My Own Road to the Final Four

UCLA forward Marques Johnson (54) and Louisville center William Bunton
UCLA forward Marques Johnson (54) and Louisville center William Bunton (33) fight for the ball during the 1975 NCAA semifinal game at the San Diego Sports Arena. Also pictured are Louisville’s Junior Bridgeman (10) and Allen Murphy (20) and UCLA’s Pete Trgovich (25). Photo by Rich Clarkson/NCAA Photos.

Now this was March madness — Two days before UCLA played Louisville in the 1975 Final Four, I took the entire Cardinal basketball team (including their coaches and several cheerleaders) on a daytrip to Tijuana.

We got stopped by a Mexican cop for driving the wrong way down a one-way street, but managed to talk our way out of a ticket or fine.
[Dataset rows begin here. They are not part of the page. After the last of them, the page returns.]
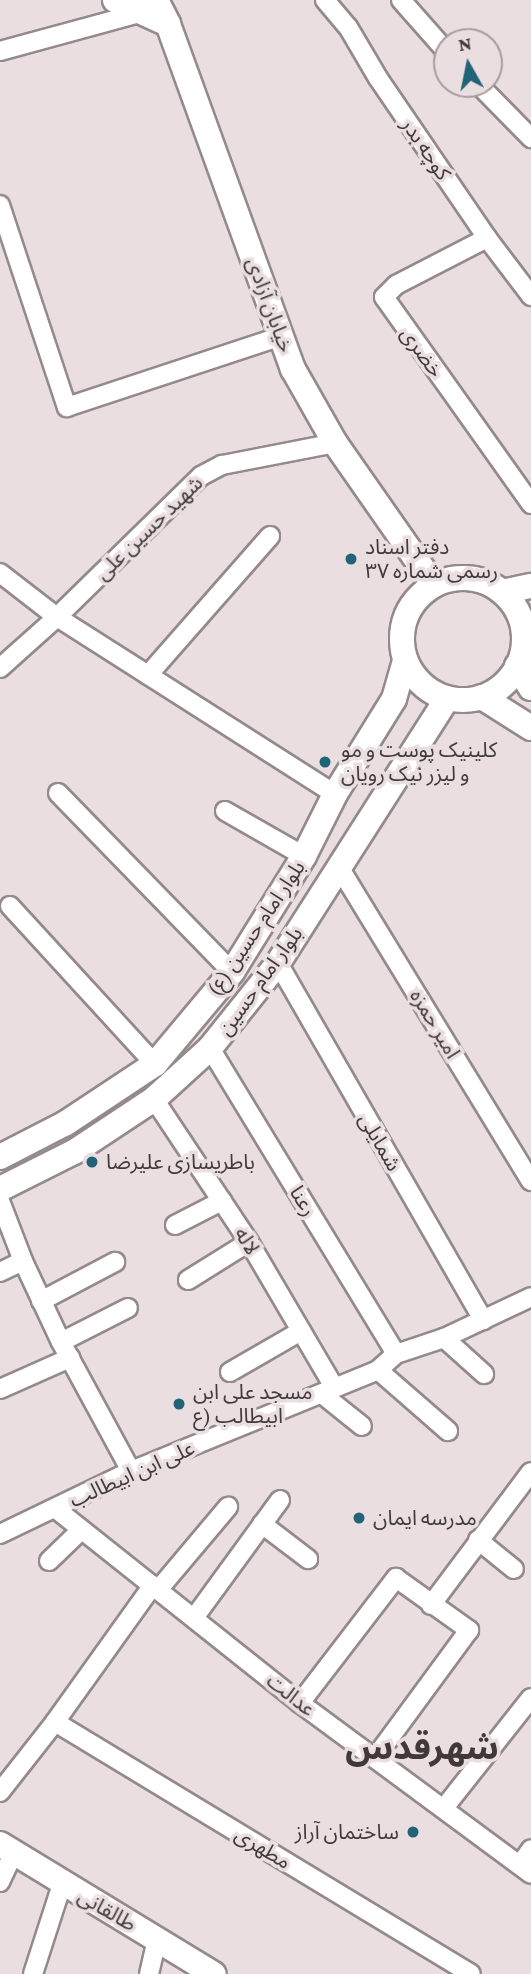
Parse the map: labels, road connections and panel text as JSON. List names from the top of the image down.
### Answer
{
  "streets": {
    "main road": [
      "خیابان آزادی",
      "بلوار امام حسین (ع)",
      "بلوار امام حسین",
      "طالقانی"
    ],
    "street": [
      "کوچه بدر",
      "خضری",
      "شهید حسین علی",
      "امیر حمزه",
      "شمایلی",
      "رعنا",
      "لاله",
      "علی ابن ابیطالب",
      "عدالت",
      "مطهری"
    ]
  },
  "crossings": [
    ["کوچه بدر", "خضری"],
    ["خیابان آزادی", "شهید حسین علی"],
    ["خیابان آزادی", "بلوار امام حسین (ع)"],
    ["خیابان آزادی", "بلوار امام حسین"],
    ["بلوار امام حسین (ع)", "بلوار امام حسین"],
    ["بلوار امام حسین", "امیر حمزه"],
    ["بلوار امام حسین", "شمایلی"],
    ["بلوار امام حسین", "رعنا"],
    ["بلوار امام حسین", "لاله"],
    ["شمایلی", "علی ابن ابیطالب"],
    ["رعنا", "علی ابن ابیطالب"],
    ["لاله", "علی ابن ابیطالب"],
    ["علی ابن ابیطالب", "عدالت"]
  ],
  "districts": ["شهرقدس"],
  "places": [
    "دفتر اسناد رسمی شماره ۳۷",
    "کلینیک پوست و مو و لیزر نیک رویان",
    "باطریسازی علیرضا",
    "مسجد علی ابن ابیطالب (ع",
    "مدرسه ایمان",
    "ساختمان آراز"
  ],
  "north": "top"
}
We ate great Mexican food, did a little souvenir shopping and got everyone back to the hotel in San Diego before team curfew.

What makes this stranger than fiction is the fact that I didn’t know any of these people the day before and had no connections whatsoever to Louisville basketball. I was actually a freshman at UCLA, a cub sports reporter on the Daily Bruin. And this was the first time I had ever been out of the country without my parents . . .

Nearly Almost Famous

None of this would have ever happened if I hadn’t been the rookie on the Daily Bruin sports desk. The older guys got to cover the Bruins; my assignment was writing about other teams in the Final Four. But having just spent several years working on the same high school newspaper as Cameron Crowe, I was a fully fledged fan of talk-your-way-into-anything journalism. Maybe this wouldn’t make me almost famous, but I was going to give it my best shot.
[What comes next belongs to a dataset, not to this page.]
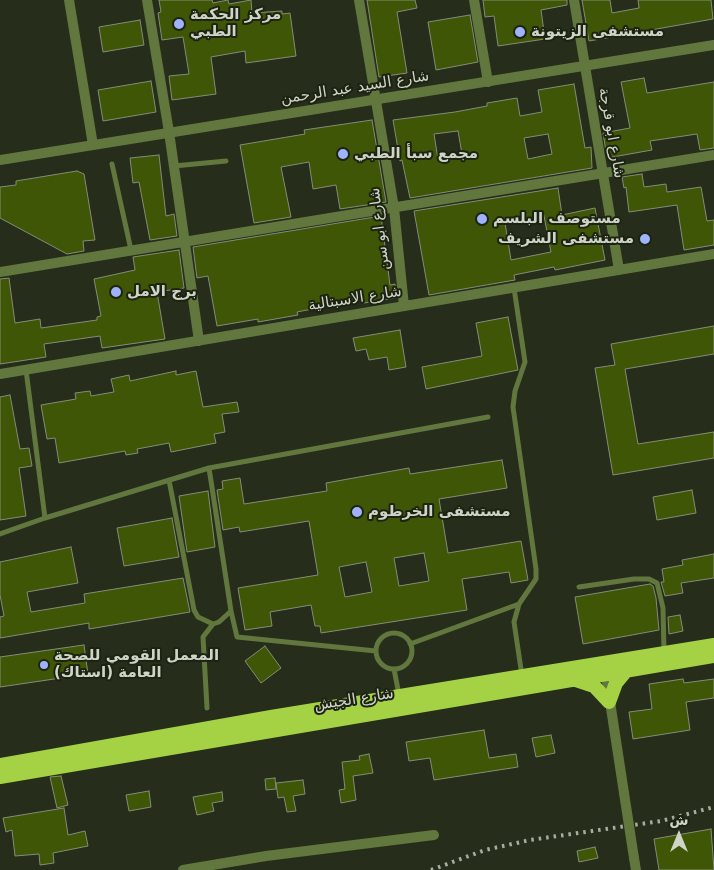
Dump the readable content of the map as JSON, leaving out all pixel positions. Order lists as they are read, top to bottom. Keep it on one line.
{"streets":{"highway":["شارع الجيش"],"street":["شارع السيد عبد الرحمن","شارع ابو قرجة","شارع ابو سن","شارع الاسبتالية"]},"crossings":[["شارع السيد عبد الرحمن","شارع ابو قرجة"],["شارع السيد عبد الرحمن","شارع ابو سن"],["شارع ابو قرجة","شارع الاسبتالية"],["شارع ابو سن","شارع الاسبتالية"]],"places":["مركز الحكمة الطبي","مستشفى الزيتونة","مجمع سبأ الطبي","مستوصف البلسم","مستشفى الشريف","برج الامل","مستشفى الخرطوم","المعمل القومي للصحة العامة (استاك)"],"north":"top"}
I found out where the Cards were staying — the Sheraton on Harbor Island in San Diego — and knocked on doors until I found star players Junior Bridgeman and Allen Murphy. I explained who I was, what I wanted to do, and without hesitating they invited me in for a chat.

While we were hanging out, Coach Denny Crumb wandered in to discuss their impending “field trip” to Tijuana. And the legendary coach just happened to mention that he wasn’t quite sure how to get there. “I can show you!” I blurted out. That’s how an 19-year-old kid from UCLA wound up leading the entire Louisville basketball team into a foreign country just 48 hours before what was then the biggest game in Cardinal history.

1964 Dodge Dart

Somehow I managed to fit three very large human players (Bridgemen, Murphy and Danny Brown) and two Louisville cheerleaders into my 1964 Dodge Dart. And with the rest of the team following in two coach-driven rental cars, we cruised down Interstate-5 to the Mexican border.

Two days later, UCLA beat Louisville 75-74 in overtime in one of the epic games of Final Four history. The Bruins then defeated Kentucky in the championship game for the last of John Wooden’s ten national titles. Keeping with my original assignment, I interviewed the downtrodden Cardinals after the game and they were just as gracious in defeat as when I first knocked on their hotel room door.

Never Happen Now

It goes without saying that something like that could never happen nowadays. Not just the crazy trip down to Mexico or that kind of sportsmanship, but also the fact that all of us could leave the country (and get back in) without passports. Simpler, more laidback times. And really not that long ago.

Bridgemen went on to play a dozen years in the NBA with the Milwaukee Bucks and LA Clippers and is now worth an estimated $600 million thanks to his timely investments in several restaurant chains. Murphy played for the LA Lakers; Brown is a very successful high school basketball coach in his native Indiana.

And me? Going forward, the episode certainly boosted my journalistic confidence. And having the chutzpah to venture into a foreign country on my own certainly sparked my lust for exotic wanders. My road to that Final Four just kept on going.